- _Problem description_:
Below are records to retype exactly, except for the pictures.
Provided data Block Start
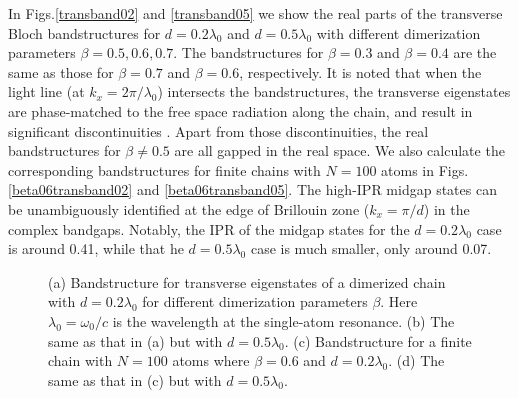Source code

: \documentclass[aps,pra,reprint,groupedaddress,nofootinbib,longbibliography,showpacs]{revtex4-1}
\begin{document}
In Figs.\ref{transband02} and \ref{transband05} we show the real parts of the transverse Bloch bandstructures for $d=0.2\lambda_0$ and $d=0.5\lambda_0$ with different dimerization parameters $\beta=0.5, 0.6, 0.7$. The bandstructures for $\beta=0.3$ and $\beta=0.4$ are the same as those for $\beta=0.7$ and $\beta=0.6$, respectively. It is noted that when the light line (at $k_x=2\pi/\lambda_0$) intersects the bandstructures, the transverse eigenstates are phase-matched to the free space radiation along the chain, and result in significant discontinuities \cite{weberPRB2004,pocockArxiv2017}. Apart from those discontinuities, the real bandstructures for $\beta\neq0.5$ are all gapped in the real space. We also calculate the corresponding bandstructures for finite chains with $N=100$ atoms in Figs.\ref{beta06transband02} and \ref{beta06transband05}. The high-IPR midgap states can be unambiguously identified at the edge of Brillouin zone ($k_x=\pi/d$) in the complex bandgaps. Notably, the IPR of the midgap states for the $d=0.2\lambda_0$ case is around 0.41, while that he $d=0.5\lambda_0$ case is much smaller, only around 0.07.
\begin{figure}[htbp]
	\centering
	\flushleft
\hspace{0.01in}
	\hspace{0.01in}
	\hspace{0.01in}
\hspace{0.01in}

	\caption{(a) Bandstructure for transverse eigenstates of a dimerized chain with $d=0.2\lambda_0$ for different dimerization parameters $\beta$. Here $\lambda_0=\omega_0/c$ is the wavelength at the single-atom resonance. (b) The same as that in (a) but with $d=0.5\lambda_0$. (c) Bandstructure for a finite chain with $N=100$ atoms where $\beta=0.6$ and $d=0.2\lambda_0$. (d) The same as that in (c) but with $d=0.5\lambda_0$. }
	
	\label{transband}
\end{figure}
\end{document}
Provided data Block End
- _Reply to the task_:
Source code

: \documentclass[aps,pra,reprint,groupedaddress,nofootinbib,longbibliography,showpacs]{revtex4-1}
\begin{document}
In Figs.\ref{transband02} and \ref{transband05} we show the real parts of the transverse Bloch bandstructures for $d=0.2\lambda_0$ and $d=0.5\lambda_0$ with different dimerization parameters $\beta=0.5, 0.6, 0.7$. The bandstructures for $\beta=0.3$ and $\beta=0.4$ are the same as those for $\beta=0.7$ and $\beta=0.6$, respectively. It is noted that when the light line (at $k_x=2\pi/\lambda_0$) intersects the bandstructures, the transverse eigenstates are phase-matched to the free space radiation along the chain, and result in significant discontinuities \cite{weberPRB2004,pocockArxiv2017}. Apart from those discontinuities, the real bandstructures for $\beta\neq0.5$ are all gapped in the real space. We also calculate the corresponding bandstructures for finite chains with $N=100$ atoms in Figs.\ref{beta06transband02} and \ref{beta06transband05}. The high-IPR midgap states can be unambiguously identified at the edge of Brillouin zone ($k_x=\pi/d$) in the complex bandgaps. Notably, the IPR of the midgap states for the $d=0.2\lambda_0$ case is around 0.41, while that he $d=0.5\lambda_0$ case is much smaller, only around 0.07.
\begin{figure}[htbp]
	\centering
	\flushleft
\hspace{0.01in}
	\hspace{0.01in}
	\hspace{0.01in}
\hspace{0.01in}

	\caption{(a) Bandstructure for transverse eigenstates of a dimerized chain with $d=0.2\lambda_0$ for different dimerization parameters $\beta$. Here $\lambda_0=\omega_0/c$ is the wavelength at the single-atom resonance. (b) The same as that in (a) but with $d=0.5\lambda_0$. (c) Bandstructure for a finite chain with $N=100$ atoms where $\beta=0.6$ and $d=0.2\lambda_0$. (d) The same as that in (c) but with $d=0.5\lambda_0$. }
	
	\label{transband}
\end{figure}
\end{document}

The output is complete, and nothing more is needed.